▶ DESCRIPTION OF THE TASK: Repeat every entry word for word; omit all pictures.

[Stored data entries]
□ □ □

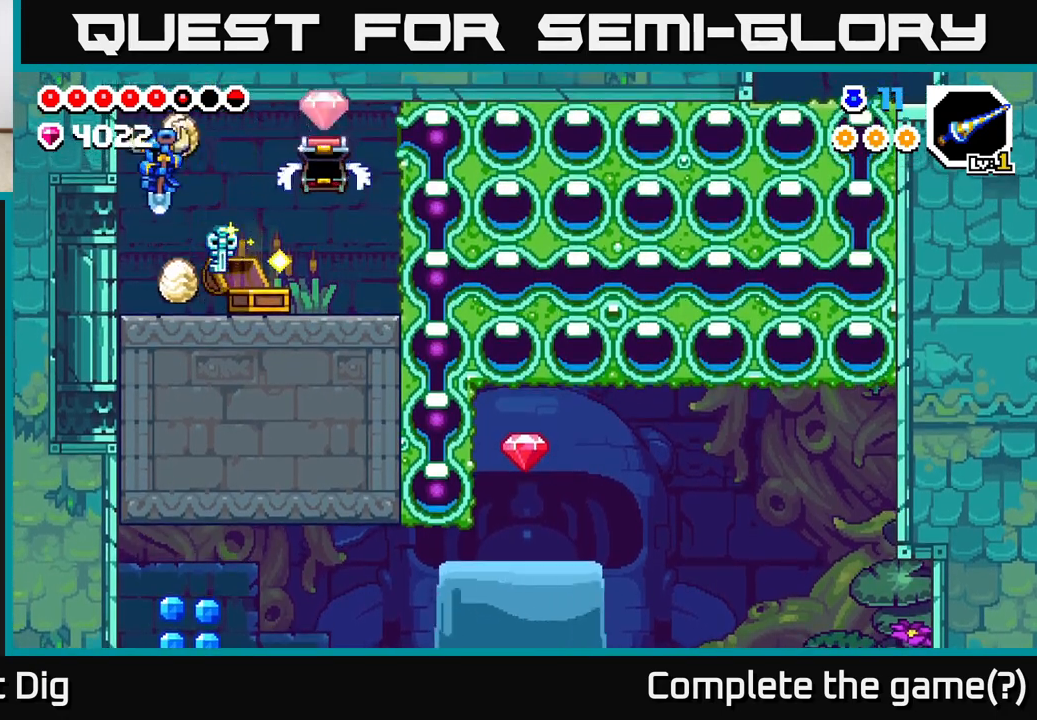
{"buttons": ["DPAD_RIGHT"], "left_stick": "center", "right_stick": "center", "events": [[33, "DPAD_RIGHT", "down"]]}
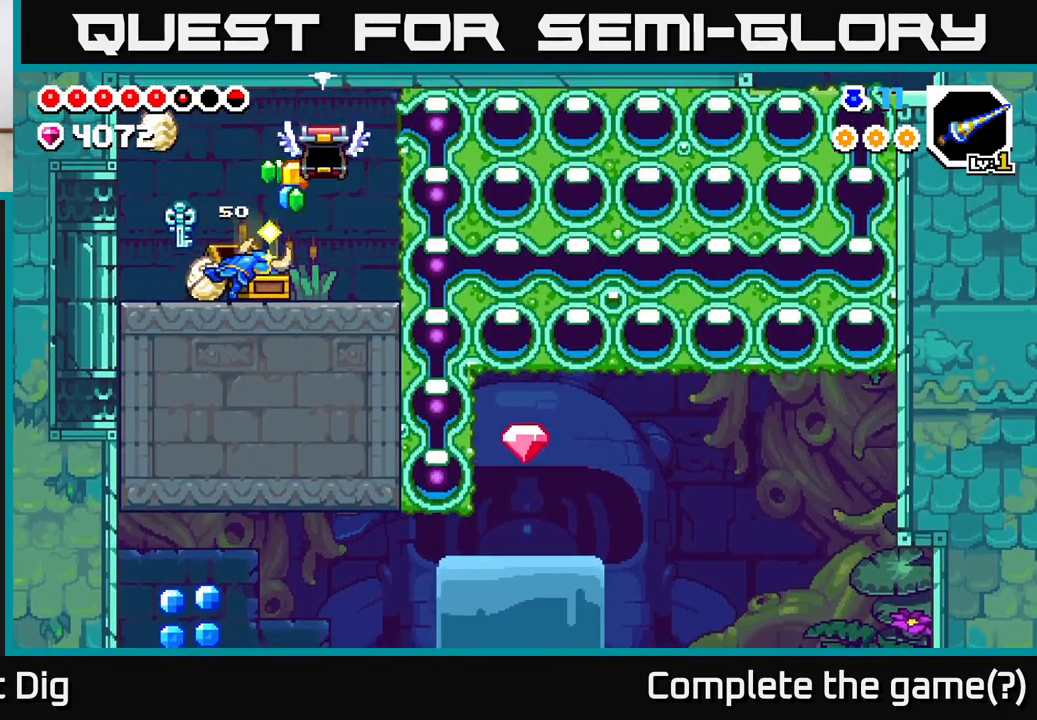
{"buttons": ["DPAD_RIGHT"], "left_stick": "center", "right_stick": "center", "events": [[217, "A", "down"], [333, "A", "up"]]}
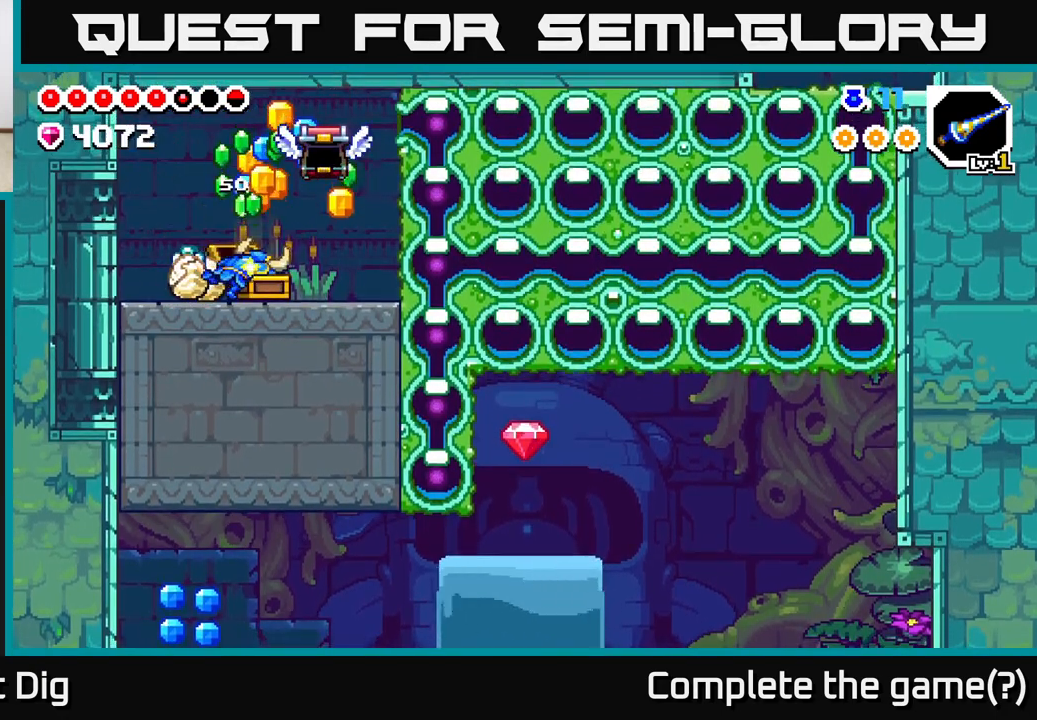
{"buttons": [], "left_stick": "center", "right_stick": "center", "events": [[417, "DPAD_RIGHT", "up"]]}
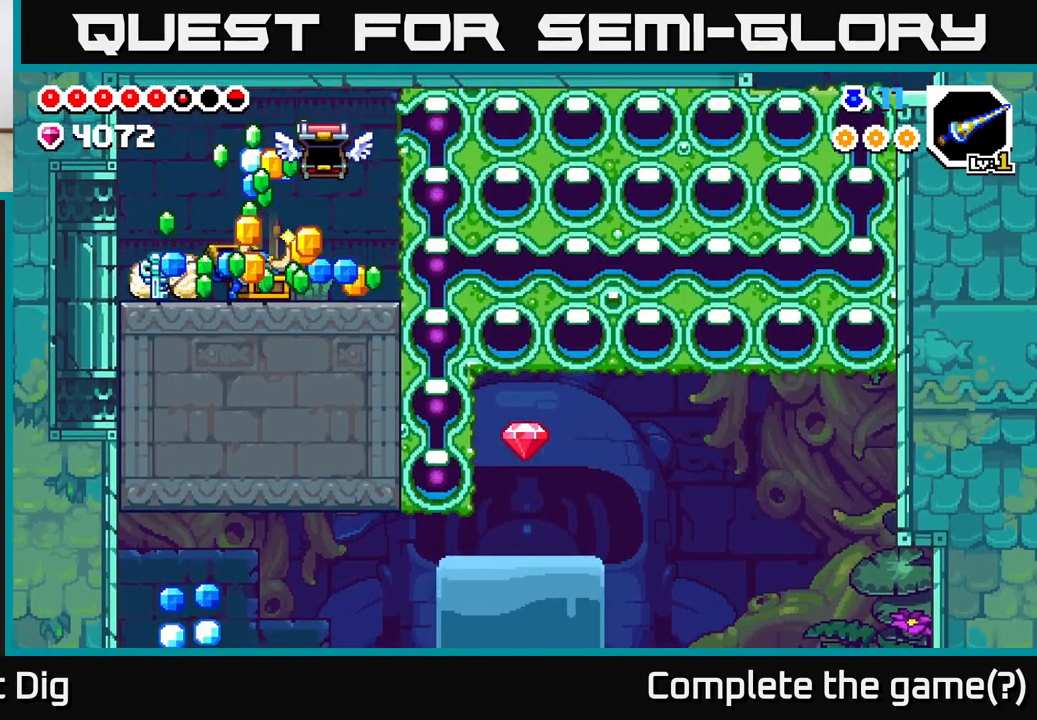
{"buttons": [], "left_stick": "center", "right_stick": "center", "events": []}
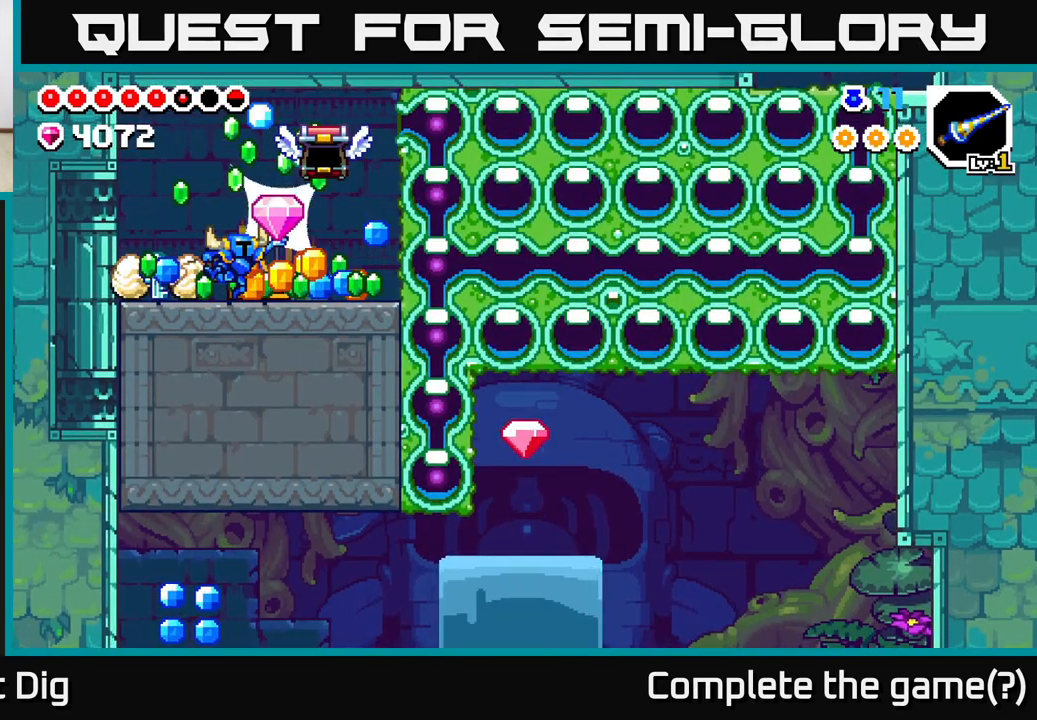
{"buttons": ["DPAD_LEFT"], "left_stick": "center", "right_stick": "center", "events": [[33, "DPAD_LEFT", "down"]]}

□ □ □

▶ ANSWER BOX:
{"buttons": ["DPAD_RIGHT"], "left_stick": "center", "right_stick": "center", "events": [[33, "DPAD_RIGHT", "down"]]}
{"buttons": ["DPAD_RIGHT"], "left_stick": "center", "right_stick": "center", "events": [[217, "A", "down"], [333, "A", "up"]]}
{"buttons": [], "left_stick": "center", "right_stick": "center", "events": [[417, "DPAD_RIGHT", "up"]]}
{"buttons": [], "left_stick": "center", "right_stick": "center", "events": []}
{"buttons": ["DPAD_LEFT"], "left_stick": "center", "right_stick": "center", "events": [[33, "DPAD_LEFT", "down"]]}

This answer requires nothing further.